Notice how nothing he says, says anything about the feelings of love. He’s not discounting the feelings of love, he just knows the truth about people. Feelings come and go. Dane and Jordan, today you have all those mushy, in love, feelings. Who wouldn’t! It’s your wedding day. You are surrounded by all your family and friends. Everything is focused on your love. It’s great. But, remember, love isn’t a sport. It isn’t just feelings. Love is action and those actions are lived everyday by choice. You could add a few words to every phrase of the reading and not change a thing about what it says. Love is patient and kind, even if it doesn’t feel like it. Love does not envy or boast, even if it feels like it. It is not arrogant or rude, even if you’re mad him Jordan. It does not insist on its own way, even though you will want to Dane. It is not irritable or resentful, even if you feel that way. It doesn’t rejoice in wrongdoing, but rejoices in the truth, even when it hurts. Love bears all things, believes all things, hopes all things and endures all things, even when these things are the farthest things from your thoughts. It’s all about choosing to love instead of what you want to do in the heat of the moment. Deciding to love each other

…for better, for worse, for richer, for poorer, in sickness and in health, to love and to cherish, till death do you part…

So, just how successful are you going to be at doing this your whole marriage, your whole life together? Today it’s easy, tomorrow too, most likely. But what about when the money runs out, and Dane is on the road more than you think he should be? Or Dane how about when she’s working those extra shifts and you are sitting home alone? Or the toilet seat doesn’t get put down for the thousandth time and the dishes are stacked up in the sink? You are making promises today that you can’t possibly keep perfectly.

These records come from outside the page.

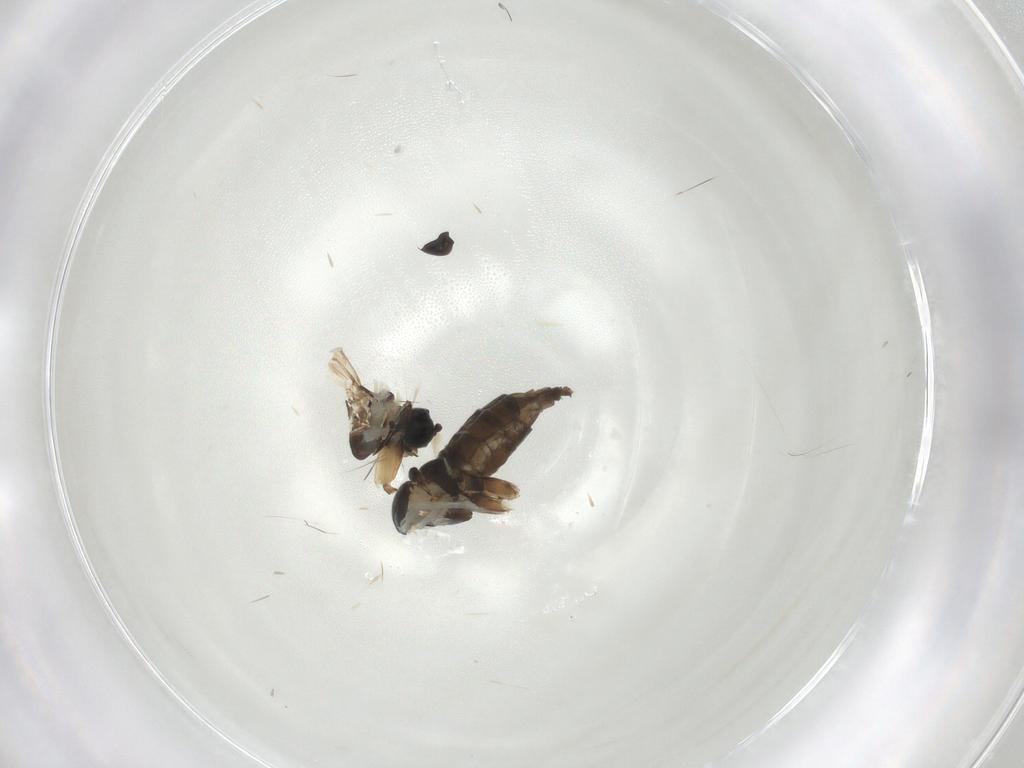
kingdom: Animalia
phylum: Arthropoda
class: Insecta
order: Diptera
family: Sciaridae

So, what is your marriage doomed? Hardly. That’s exactly why we are here, isn’t it. In this marriage service you aren’t just making promises. You are making promises in the sight of God and these witnesses and inviting your Savior to be with you in your marriage. It’s the most important thing you can do when you are married. You will fail each other, often. You need forgiveness for your failures. And that’s what Jesus brings. He was crucified, dead and buried and raised again to new life, for your sins, especially for the sins that you both bring to this marriage. Forgiveness is what allows you to move forward past the hurt. It is just a fact of life that you will sin against each other more than you will sin against anyone else. So you need to forgive each other more than you need to forgive anyone else. Jesus forgives you. In that forgiveness you can / will forgive each other. The key to living in forgiveness is to do what God says to do. Forgive us our trespasses as we forgive those who trespass against us. It is best to do it out loud in those very words. “Dane, I forgive you, in the name of Jesus.” “Jordan, I forgive you, in the name of Jesus.” Those exact words are the most important words you will speak after “I do”! Forgiveness changes things. Jesus forgives you and in faith, you will forgive each other.

Jesus is a part of your marriage and your life together. It’s the forgiveness. The author of Ecclesiastes says it like this:

And though a man might prevail against one who is alone, two will withstand him—a threefold cord is not quickly broken.” (Ecclesiastes 4:12, ESV)

God’s richest blessings on your marriage. Amen.

The peace of God that passes all understanding, keep your hearts and minds in Christ Jesus, Amen.